By Kevin Buckland
TOKYO (Reuters) – U.S. Treasury yields edged down in Tokyo on Wednesday after ratings agency Fitch lowered the country’s top credit rating.
The 10-year Treasury note declined about 3.2 basis points (bps) to 4.015% as of 0017 GMT, retracing part of its 9 bps rise from Tuesday.
Fitch overnight downgraded the U.S. government’s rating to AA+ from AAA, citing an expected fiscal deterioration over the next three years as well as a high and growing general government debt burden. It had placed the rating on watch for a possible cut in May.
“This will likely spark risk aversion flows as Asian markets re-open,” Tony Sycamore, a markets analyst at IG, wrote in a note to clients.

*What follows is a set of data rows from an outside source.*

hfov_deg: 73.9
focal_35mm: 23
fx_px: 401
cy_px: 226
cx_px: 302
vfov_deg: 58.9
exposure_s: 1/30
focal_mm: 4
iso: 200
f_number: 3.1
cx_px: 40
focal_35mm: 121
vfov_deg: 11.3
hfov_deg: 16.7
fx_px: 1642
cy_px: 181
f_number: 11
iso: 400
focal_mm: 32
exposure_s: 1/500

“Risk aversion means lower equities and safe haven buying of currencies such as the Japanese yen and Swiss franc against riskier currencies such as the AUD and NZD as well as buying Treasuries.”

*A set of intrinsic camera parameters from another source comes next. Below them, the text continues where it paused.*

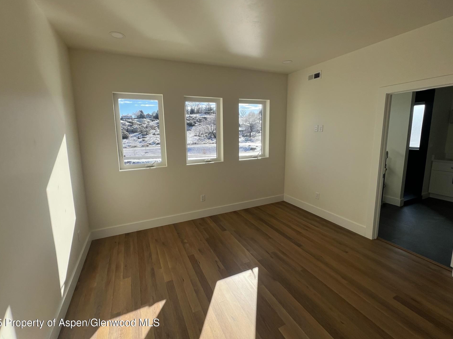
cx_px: 214
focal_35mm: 14
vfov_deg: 85.5
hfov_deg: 102.0
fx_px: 183
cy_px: 157
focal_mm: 1.57
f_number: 1.8
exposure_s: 1/567
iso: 32
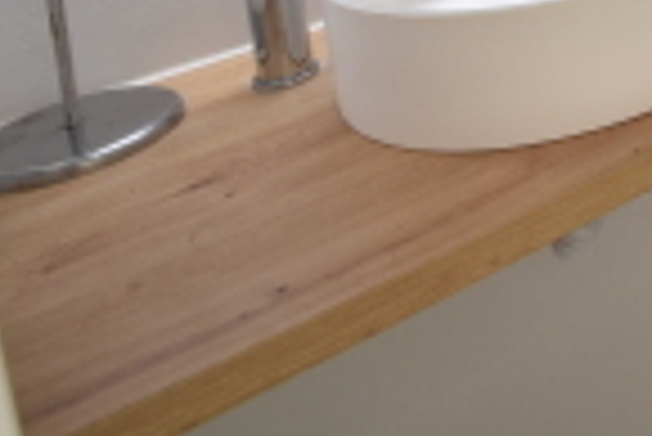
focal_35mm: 53
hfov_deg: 26.0
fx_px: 961
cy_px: -312
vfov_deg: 19.9
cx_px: 1012
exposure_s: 1/13
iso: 100
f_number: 7.1
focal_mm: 10
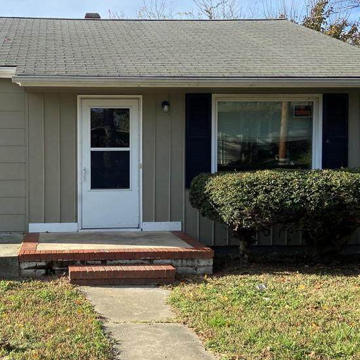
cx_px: 93
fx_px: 506
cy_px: 161
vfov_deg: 39.1
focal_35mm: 43
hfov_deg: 38.2
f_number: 1.8
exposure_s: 1/1522
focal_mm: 4.25
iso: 32
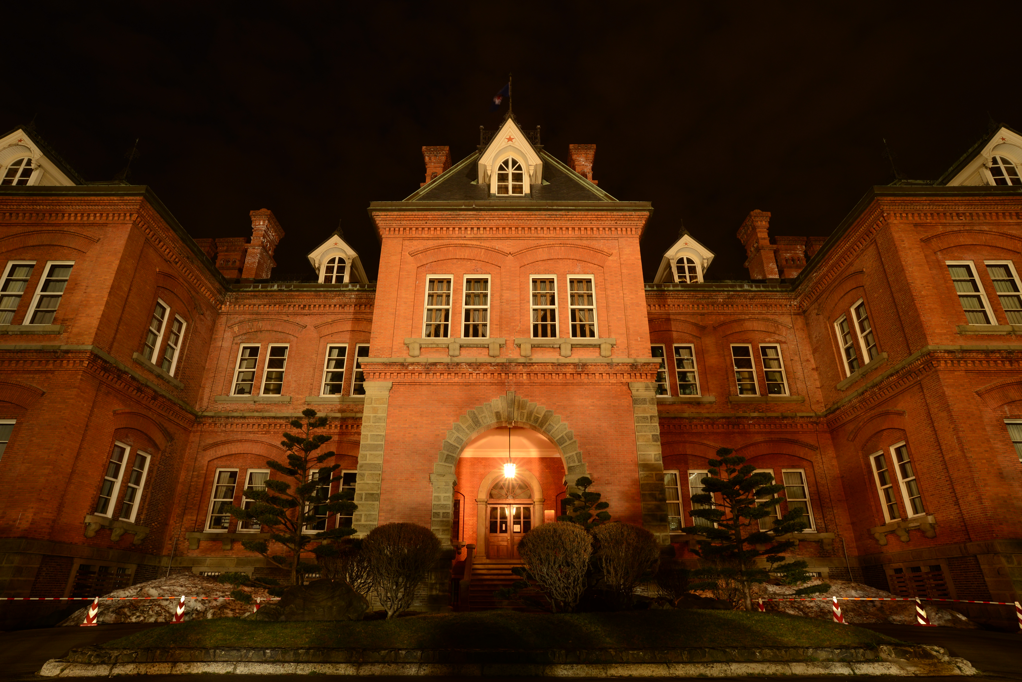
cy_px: 341
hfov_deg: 84.0
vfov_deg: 62.0
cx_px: 511
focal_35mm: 20
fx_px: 568
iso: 400
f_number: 8
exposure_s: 1.6
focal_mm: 20
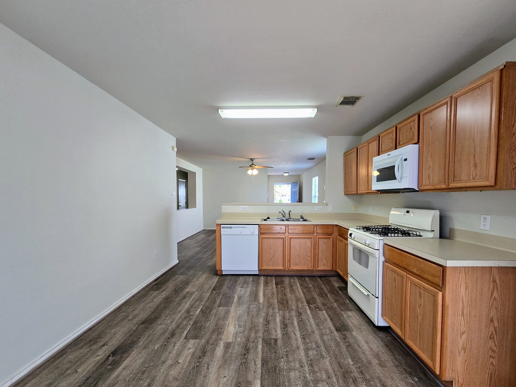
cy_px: 207
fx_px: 209
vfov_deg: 85.6
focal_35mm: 14
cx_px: 267
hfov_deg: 102.0
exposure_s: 1/60
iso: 160
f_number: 2.2
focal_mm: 2.2
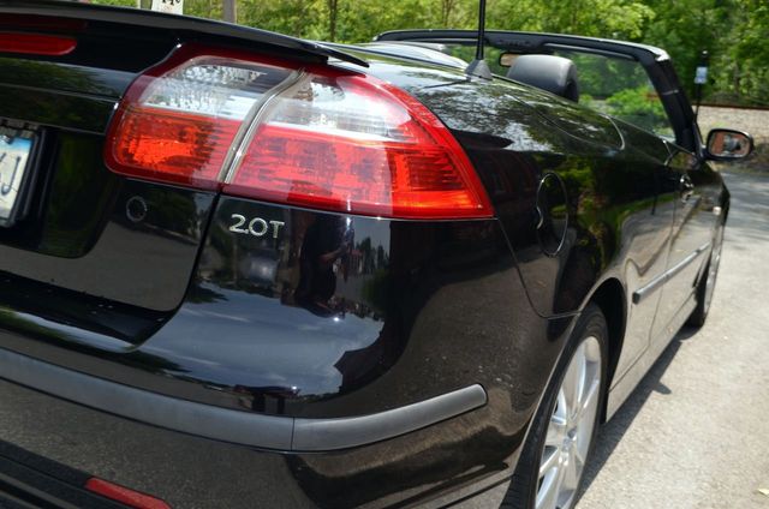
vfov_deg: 36.7
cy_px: 254
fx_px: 767
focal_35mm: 36
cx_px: 384
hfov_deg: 53.2
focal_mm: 24
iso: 100
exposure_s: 1/200
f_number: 5.6
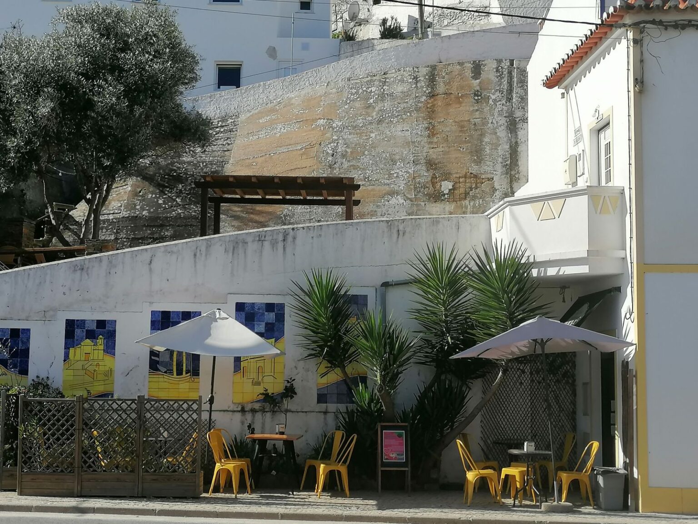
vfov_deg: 27.0
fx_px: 1089
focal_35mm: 54
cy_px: 262
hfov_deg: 35.5
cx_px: 349
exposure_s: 1/1876
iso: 50
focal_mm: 4.75
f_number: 1.8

Fitch’s announcement comes two months after Democratic President Joe Biden and the Republican-controlled House of Representatives reached a debt ceiling agreement following months of political brinkmanship, lifting the government’s $31.4 trillion debt ceiling.
Treasuries, whose yields fall when prices rise, were ironically also bought when Standard & Poor’s cut the U.S. top ‘AAA’ rating by one notch to ‘AA-plus’ in 2011, in the wake of a previous debt ceiling standoff.